== EXTRACTED MATERIAL
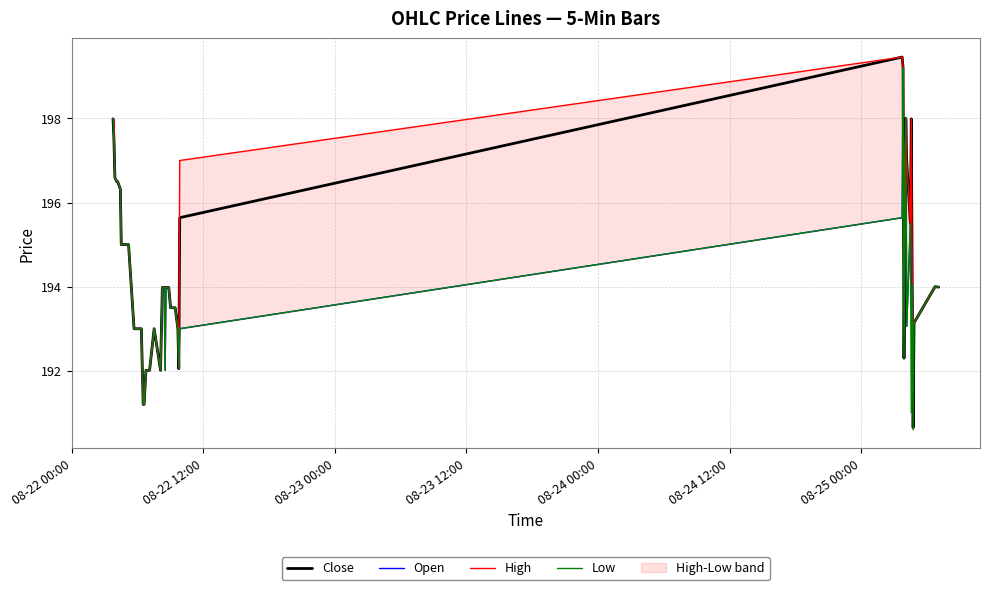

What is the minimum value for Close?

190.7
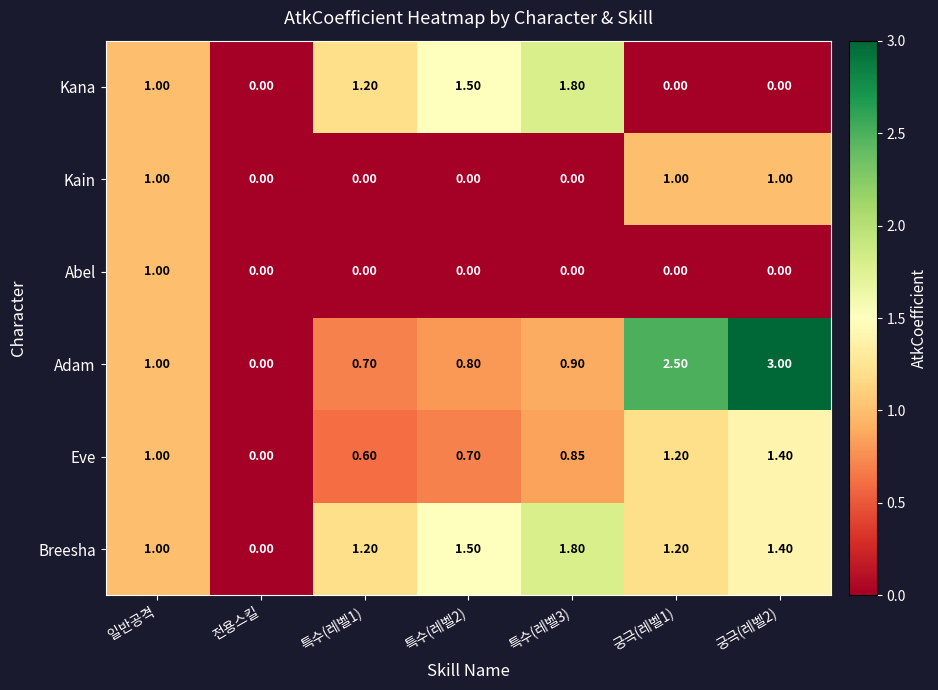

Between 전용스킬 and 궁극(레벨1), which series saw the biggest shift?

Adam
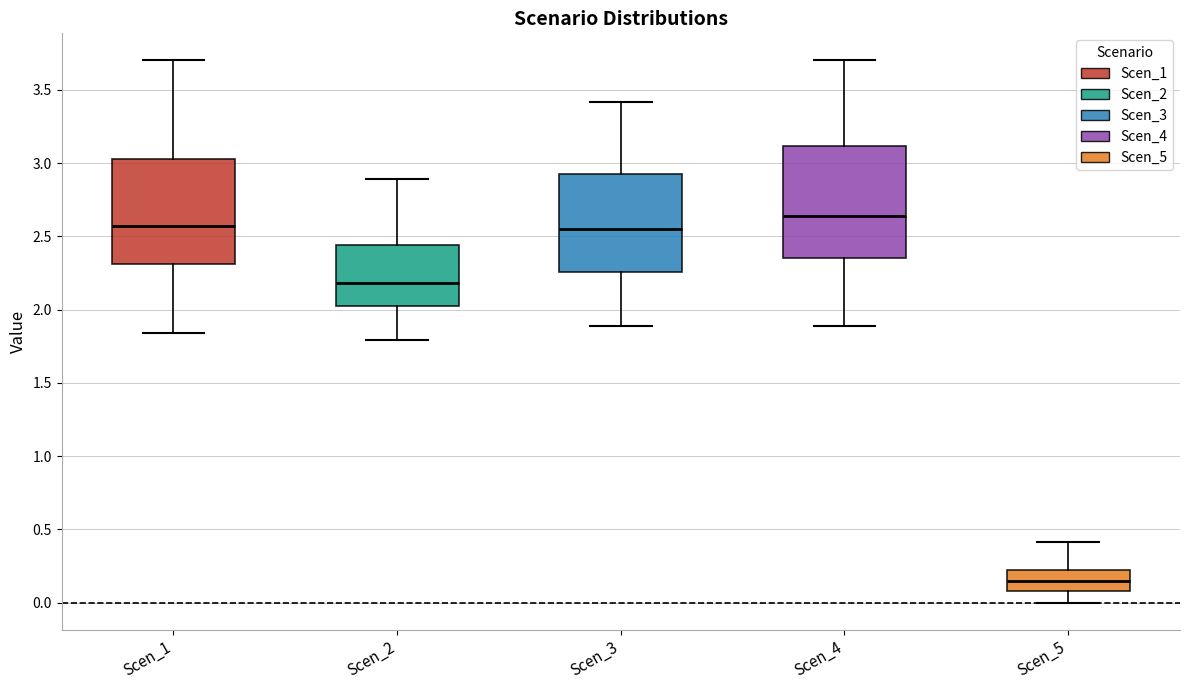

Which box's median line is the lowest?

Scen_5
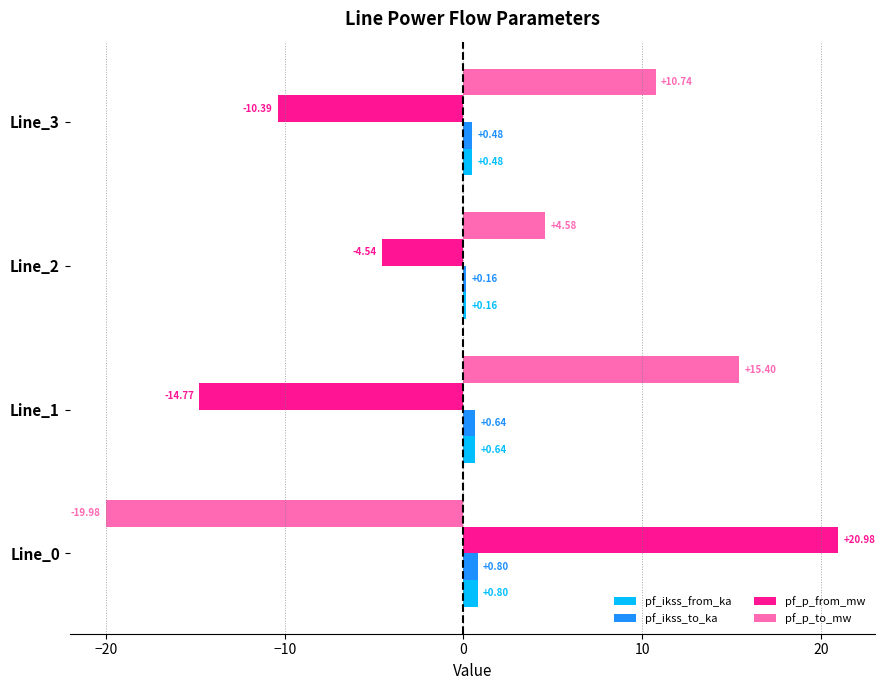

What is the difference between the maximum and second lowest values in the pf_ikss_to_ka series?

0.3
====
EXERCISE AIM: Reproduce every entry above word for word, leaving out the pictures.

EXERCISE ANSWER:
What is the minimum value for Close?

190.7

Between 전용스킬 and 궁극(레벨1), which series saw the biggest shift?

Adam

Which box's median line is the lowest?

Scen_5

What is the difference between the maximum and second lowest values in the pf_ikss_to_ka series?

0.3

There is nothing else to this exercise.